§ **PROBLEM TO SOLVE**
Find every line in the material that contains the string "number", and copy each of those lines. Letter case must match.

Recorded data:

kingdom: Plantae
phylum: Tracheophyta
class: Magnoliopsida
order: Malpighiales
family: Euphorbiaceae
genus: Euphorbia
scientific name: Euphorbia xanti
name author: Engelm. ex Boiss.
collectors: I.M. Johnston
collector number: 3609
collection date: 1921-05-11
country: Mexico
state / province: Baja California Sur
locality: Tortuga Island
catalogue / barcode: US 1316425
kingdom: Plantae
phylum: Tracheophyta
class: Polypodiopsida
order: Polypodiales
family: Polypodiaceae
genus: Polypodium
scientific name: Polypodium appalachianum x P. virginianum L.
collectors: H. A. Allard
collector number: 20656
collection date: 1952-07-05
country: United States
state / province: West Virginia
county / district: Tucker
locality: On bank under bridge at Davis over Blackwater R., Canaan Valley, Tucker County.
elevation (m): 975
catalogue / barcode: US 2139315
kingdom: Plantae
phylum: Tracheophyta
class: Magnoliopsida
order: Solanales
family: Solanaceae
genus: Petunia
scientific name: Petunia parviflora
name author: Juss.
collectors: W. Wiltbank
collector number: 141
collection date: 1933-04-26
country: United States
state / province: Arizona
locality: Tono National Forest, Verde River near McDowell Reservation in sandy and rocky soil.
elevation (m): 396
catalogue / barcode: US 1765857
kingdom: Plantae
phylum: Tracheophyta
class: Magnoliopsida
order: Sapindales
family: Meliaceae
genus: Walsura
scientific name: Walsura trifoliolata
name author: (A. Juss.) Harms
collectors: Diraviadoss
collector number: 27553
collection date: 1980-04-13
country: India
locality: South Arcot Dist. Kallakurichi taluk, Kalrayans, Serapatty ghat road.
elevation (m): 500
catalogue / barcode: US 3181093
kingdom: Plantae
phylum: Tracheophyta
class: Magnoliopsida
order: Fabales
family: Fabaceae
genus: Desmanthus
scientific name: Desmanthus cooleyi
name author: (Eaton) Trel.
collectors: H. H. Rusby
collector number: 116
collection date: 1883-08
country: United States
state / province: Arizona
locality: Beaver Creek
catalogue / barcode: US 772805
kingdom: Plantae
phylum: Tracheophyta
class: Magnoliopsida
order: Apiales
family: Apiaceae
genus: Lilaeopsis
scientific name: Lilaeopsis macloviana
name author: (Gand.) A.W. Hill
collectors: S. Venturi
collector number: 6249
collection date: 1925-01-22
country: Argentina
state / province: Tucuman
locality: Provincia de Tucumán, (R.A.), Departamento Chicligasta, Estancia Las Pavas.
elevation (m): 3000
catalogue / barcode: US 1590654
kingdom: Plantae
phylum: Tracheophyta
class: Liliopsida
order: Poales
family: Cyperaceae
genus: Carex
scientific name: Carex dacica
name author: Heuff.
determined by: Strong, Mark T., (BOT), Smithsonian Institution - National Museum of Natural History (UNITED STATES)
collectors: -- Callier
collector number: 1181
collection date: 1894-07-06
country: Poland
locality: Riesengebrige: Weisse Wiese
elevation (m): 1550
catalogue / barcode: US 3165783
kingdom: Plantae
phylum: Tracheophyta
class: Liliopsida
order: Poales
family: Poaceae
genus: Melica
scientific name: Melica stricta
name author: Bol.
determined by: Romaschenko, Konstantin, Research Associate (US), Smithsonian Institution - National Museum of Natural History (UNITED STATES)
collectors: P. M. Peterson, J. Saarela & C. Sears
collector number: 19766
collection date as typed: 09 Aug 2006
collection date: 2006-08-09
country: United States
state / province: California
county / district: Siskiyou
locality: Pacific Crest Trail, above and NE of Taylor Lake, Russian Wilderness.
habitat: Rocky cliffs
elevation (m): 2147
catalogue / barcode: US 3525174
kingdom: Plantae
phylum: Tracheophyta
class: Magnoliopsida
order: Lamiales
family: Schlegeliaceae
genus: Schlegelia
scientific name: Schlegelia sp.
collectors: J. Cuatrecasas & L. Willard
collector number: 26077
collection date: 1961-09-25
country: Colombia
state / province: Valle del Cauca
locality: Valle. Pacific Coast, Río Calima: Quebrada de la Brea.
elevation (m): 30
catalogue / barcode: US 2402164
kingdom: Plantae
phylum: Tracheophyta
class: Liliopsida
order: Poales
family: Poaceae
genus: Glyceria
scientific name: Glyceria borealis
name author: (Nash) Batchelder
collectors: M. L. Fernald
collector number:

§ **EXERCISE ANSWER**
collector number: 3609
collector number: 20656
collector number: 141
collector number: 27553
collector number: 116
collector number: 6249
collector number: 1181
collector number: 19766
collector number: 26077
collector number:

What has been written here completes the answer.